Subject: Re: Replacing the sysctl() interface.
To: "Charles M. Hannum" <root@ihack.net>
From: Chris G. Demetriou <cgd@sibyte.com>
List: tech-kern
Date: 06/05/2000 12:07:15
root@ihack.net ("Charles M. Hannum") writes:
> * Using a non-fs interface with actual names also introduces a fair
>   amount of overhead and bloat -- but not as much.  It has the
>   additional performance problem of causing you to re-walk the
>   hierarchy (with massive numbers of strcmp()s) every time you fetch a
>   value, unless you add another set of iteration primitives.
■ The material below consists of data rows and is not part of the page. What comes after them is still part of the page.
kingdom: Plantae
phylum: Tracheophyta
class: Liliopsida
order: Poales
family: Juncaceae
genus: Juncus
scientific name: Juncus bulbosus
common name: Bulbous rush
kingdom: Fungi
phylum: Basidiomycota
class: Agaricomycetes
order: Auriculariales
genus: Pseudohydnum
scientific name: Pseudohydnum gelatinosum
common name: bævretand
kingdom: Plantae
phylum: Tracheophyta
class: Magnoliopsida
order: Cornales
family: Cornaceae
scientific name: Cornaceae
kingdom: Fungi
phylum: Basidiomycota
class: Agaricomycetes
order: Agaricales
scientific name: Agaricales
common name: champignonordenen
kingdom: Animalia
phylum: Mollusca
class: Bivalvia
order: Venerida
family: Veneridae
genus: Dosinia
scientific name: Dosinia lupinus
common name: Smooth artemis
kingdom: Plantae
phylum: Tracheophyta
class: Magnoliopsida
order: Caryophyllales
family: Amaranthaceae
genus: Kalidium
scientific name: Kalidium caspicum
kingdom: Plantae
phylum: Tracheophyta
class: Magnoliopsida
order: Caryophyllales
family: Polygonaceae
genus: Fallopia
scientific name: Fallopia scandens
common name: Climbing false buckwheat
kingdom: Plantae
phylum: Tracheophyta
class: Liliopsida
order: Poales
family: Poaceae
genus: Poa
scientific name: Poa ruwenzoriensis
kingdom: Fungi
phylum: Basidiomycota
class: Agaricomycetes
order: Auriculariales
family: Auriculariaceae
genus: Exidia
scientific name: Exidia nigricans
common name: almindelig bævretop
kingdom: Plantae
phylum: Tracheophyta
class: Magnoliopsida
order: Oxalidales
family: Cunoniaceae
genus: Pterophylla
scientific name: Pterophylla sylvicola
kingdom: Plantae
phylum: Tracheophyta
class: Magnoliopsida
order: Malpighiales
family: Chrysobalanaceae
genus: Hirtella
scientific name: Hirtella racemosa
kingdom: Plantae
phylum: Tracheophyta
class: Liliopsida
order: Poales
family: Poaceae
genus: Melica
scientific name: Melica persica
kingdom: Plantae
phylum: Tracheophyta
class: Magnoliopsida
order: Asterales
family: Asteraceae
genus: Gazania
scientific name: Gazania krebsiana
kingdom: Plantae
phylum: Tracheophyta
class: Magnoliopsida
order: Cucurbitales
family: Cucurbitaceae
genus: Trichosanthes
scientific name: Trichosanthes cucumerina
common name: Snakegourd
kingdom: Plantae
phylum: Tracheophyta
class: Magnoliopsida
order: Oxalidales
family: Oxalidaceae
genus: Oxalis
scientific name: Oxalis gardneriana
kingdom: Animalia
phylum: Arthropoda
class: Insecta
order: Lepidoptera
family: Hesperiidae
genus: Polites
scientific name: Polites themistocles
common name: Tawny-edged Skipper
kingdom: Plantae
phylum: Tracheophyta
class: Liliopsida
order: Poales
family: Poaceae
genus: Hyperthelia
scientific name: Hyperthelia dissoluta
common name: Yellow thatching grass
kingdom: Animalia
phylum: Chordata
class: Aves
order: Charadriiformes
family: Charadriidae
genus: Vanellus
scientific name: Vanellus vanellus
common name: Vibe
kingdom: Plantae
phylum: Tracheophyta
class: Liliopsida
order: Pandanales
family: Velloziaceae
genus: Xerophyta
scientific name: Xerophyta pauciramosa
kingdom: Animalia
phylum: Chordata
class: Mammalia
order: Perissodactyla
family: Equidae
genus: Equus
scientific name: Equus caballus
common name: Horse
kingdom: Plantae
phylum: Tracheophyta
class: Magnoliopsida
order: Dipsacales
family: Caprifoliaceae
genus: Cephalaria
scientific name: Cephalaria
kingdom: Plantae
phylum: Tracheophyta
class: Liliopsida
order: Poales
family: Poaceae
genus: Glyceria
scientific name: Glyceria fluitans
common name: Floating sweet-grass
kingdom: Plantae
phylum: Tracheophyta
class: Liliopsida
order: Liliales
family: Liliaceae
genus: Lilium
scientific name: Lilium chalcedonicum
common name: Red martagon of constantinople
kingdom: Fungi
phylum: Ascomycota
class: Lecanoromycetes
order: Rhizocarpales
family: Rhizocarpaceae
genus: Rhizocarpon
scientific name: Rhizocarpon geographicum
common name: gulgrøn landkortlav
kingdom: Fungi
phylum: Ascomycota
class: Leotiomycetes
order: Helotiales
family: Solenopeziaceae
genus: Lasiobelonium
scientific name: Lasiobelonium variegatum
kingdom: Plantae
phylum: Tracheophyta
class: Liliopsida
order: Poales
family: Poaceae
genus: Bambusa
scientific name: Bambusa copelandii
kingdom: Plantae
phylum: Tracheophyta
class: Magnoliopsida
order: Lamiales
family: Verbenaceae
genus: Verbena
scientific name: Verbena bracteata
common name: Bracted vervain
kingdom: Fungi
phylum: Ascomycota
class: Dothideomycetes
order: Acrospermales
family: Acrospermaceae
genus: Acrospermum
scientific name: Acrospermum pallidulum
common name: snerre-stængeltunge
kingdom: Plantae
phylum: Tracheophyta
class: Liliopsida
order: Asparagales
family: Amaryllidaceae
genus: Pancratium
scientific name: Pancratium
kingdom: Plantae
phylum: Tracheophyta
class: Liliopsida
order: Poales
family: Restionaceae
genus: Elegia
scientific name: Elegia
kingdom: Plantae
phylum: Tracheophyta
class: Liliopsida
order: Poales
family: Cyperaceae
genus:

well, i suppose you might define hash-based lookup of names 'another
set' ... but in general, what you really want is 'lookup/iterate at
this level' ops, anyway; you don't want everybody just trundling thru
the data structures with queue macros.


> Really, given the way the world works today, and the simply fact that
> site managers generally *want* SNMP support, the right thing to do is
> to merge our sysctl(2) MIB with SNMP.  The user API would be almost
> the same as it is today, but it would require no extra name
> translation for SNMP.  The internal implementation could of course be
> anything we want; adding a pluggable interface would be fairly
> trivial.

'adding a pluggable interface' (for some definition thereof) is what's
most interesting to me.

You should be able to have a sysctl tree per device, per mounted file
system, etc, to tweak the parameters of devices/filesystems/etc.

if you can do that via standard SNMP MIBs, great.  If you can't, then as
far as I'm concerned, standard SNMP MIBs aren't up to the task.